Task details - Copy every line from the data below in which the string "Wave" can be found.

Dataset excerpts -
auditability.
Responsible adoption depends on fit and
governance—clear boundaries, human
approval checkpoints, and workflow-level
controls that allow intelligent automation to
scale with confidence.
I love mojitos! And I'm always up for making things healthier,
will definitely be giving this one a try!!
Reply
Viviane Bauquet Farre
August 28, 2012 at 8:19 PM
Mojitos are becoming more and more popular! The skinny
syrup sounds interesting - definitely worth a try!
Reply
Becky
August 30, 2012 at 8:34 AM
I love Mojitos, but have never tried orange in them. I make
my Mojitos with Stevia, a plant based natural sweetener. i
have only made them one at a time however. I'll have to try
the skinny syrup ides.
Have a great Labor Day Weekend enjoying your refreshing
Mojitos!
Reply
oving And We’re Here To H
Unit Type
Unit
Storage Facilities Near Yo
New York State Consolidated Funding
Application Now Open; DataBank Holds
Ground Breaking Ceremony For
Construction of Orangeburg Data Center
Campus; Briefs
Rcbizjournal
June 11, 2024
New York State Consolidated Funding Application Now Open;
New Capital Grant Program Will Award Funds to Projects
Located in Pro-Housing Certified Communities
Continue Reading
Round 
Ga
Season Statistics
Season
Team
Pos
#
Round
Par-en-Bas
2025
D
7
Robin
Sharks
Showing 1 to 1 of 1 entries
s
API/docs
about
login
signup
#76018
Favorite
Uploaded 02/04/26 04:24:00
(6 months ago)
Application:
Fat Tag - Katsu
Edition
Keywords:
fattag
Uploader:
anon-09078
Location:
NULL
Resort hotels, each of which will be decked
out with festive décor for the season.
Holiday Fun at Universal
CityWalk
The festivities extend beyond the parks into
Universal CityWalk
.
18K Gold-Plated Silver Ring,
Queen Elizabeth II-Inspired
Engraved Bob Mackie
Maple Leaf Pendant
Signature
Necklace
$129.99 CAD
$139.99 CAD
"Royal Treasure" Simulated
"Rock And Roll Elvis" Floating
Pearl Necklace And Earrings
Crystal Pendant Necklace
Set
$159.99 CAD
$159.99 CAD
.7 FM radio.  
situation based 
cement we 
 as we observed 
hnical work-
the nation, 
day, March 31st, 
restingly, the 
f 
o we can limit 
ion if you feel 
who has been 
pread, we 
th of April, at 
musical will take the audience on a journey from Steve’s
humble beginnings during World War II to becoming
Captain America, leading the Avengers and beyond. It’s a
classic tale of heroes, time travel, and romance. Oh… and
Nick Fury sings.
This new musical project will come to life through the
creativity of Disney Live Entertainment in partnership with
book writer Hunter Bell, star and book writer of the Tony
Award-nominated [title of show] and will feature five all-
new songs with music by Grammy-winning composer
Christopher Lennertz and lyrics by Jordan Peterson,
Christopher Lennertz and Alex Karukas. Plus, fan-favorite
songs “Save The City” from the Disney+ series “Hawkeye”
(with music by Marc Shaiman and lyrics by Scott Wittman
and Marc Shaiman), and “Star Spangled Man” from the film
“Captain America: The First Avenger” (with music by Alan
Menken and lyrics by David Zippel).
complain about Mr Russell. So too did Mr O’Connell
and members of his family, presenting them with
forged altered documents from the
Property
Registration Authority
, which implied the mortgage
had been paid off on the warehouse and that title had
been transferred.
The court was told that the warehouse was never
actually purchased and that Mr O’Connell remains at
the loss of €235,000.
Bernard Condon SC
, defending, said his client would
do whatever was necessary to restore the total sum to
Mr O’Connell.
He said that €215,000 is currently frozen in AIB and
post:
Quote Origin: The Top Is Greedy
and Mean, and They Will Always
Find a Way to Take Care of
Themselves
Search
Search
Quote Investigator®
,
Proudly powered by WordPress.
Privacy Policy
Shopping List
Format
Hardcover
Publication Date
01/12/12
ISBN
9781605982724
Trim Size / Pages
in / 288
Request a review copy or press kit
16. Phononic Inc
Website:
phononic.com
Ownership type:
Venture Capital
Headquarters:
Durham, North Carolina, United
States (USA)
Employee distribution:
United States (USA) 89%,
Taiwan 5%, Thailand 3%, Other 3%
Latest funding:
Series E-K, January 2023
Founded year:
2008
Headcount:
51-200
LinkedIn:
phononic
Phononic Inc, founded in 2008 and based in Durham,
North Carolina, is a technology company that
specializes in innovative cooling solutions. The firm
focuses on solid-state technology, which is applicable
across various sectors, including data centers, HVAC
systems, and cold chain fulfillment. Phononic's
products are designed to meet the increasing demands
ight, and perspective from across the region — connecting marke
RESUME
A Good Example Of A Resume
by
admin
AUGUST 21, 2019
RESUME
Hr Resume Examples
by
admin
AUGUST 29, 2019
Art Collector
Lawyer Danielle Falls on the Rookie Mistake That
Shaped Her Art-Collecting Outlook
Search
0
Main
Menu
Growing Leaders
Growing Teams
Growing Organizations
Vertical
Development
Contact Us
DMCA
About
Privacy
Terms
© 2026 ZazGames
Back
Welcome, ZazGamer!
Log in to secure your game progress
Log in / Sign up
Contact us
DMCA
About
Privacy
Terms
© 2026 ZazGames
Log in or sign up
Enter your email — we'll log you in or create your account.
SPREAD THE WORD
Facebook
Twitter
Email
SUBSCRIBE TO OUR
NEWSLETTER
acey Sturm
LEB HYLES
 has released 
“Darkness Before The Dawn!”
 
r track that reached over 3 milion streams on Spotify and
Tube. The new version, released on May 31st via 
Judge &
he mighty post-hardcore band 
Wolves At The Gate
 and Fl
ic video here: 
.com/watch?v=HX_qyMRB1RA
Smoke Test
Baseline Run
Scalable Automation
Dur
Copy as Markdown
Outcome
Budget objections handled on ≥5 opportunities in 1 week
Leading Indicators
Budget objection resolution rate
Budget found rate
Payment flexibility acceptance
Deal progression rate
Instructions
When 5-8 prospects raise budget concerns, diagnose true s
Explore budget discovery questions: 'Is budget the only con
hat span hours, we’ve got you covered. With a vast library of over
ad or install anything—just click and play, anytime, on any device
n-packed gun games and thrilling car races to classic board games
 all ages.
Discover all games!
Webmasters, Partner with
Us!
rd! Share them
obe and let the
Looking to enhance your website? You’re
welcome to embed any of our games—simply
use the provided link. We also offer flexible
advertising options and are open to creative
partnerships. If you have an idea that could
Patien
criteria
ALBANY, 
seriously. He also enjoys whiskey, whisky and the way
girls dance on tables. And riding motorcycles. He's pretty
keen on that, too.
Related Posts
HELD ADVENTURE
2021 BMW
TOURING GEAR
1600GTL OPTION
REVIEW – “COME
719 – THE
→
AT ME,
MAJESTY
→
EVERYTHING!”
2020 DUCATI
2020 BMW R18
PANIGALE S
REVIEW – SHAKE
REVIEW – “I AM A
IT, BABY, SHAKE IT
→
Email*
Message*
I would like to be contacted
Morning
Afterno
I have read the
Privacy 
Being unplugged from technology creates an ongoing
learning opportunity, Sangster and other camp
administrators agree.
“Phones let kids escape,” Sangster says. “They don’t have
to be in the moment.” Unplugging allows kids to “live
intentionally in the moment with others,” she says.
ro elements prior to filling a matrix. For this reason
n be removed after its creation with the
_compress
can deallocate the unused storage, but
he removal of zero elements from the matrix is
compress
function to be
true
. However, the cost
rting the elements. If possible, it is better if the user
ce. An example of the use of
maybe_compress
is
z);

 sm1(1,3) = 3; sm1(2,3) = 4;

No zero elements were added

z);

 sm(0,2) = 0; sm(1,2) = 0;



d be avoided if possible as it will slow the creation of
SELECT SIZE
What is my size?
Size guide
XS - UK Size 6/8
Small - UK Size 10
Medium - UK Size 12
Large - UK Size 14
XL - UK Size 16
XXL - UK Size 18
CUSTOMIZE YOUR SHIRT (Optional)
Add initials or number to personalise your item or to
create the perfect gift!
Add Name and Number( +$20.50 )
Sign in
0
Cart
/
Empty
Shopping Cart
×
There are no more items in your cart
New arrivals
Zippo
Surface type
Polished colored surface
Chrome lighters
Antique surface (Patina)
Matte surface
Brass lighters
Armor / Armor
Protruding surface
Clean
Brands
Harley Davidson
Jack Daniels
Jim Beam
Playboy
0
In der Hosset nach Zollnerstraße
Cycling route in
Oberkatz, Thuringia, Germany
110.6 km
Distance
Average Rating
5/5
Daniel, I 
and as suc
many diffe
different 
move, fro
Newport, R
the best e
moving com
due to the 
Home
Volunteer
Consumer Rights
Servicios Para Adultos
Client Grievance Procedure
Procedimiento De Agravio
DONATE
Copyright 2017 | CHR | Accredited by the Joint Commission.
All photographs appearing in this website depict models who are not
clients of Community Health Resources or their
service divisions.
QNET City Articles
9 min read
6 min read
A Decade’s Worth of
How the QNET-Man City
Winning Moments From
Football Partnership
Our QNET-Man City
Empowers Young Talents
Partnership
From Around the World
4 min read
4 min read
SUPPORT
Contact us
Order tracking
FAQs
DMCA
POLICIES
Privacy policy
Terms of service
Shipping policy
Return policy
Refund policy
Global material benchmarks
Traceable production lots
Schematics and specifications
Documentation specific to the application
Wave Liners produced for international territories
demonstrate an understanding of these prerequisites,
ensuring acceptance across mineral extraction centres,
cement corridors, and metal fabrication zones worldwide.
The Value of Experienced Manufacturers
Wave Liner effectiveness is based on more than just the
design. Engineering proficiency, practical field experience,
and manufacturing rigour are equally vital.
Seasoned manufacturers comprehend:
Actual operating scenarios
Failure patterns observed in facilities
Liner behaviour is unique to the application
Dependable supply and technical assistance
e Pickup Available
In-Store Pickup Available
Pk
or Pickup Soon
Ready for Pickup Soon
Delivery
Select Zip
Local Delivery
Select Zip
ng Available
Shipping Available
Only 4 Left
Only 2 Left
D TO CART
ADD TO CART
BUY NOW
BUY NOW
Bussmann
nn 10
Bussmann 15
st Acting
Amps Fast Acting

Finished exercise -
Wave Liners produced for international territories
Wave Liner effectiveness is based on more than just the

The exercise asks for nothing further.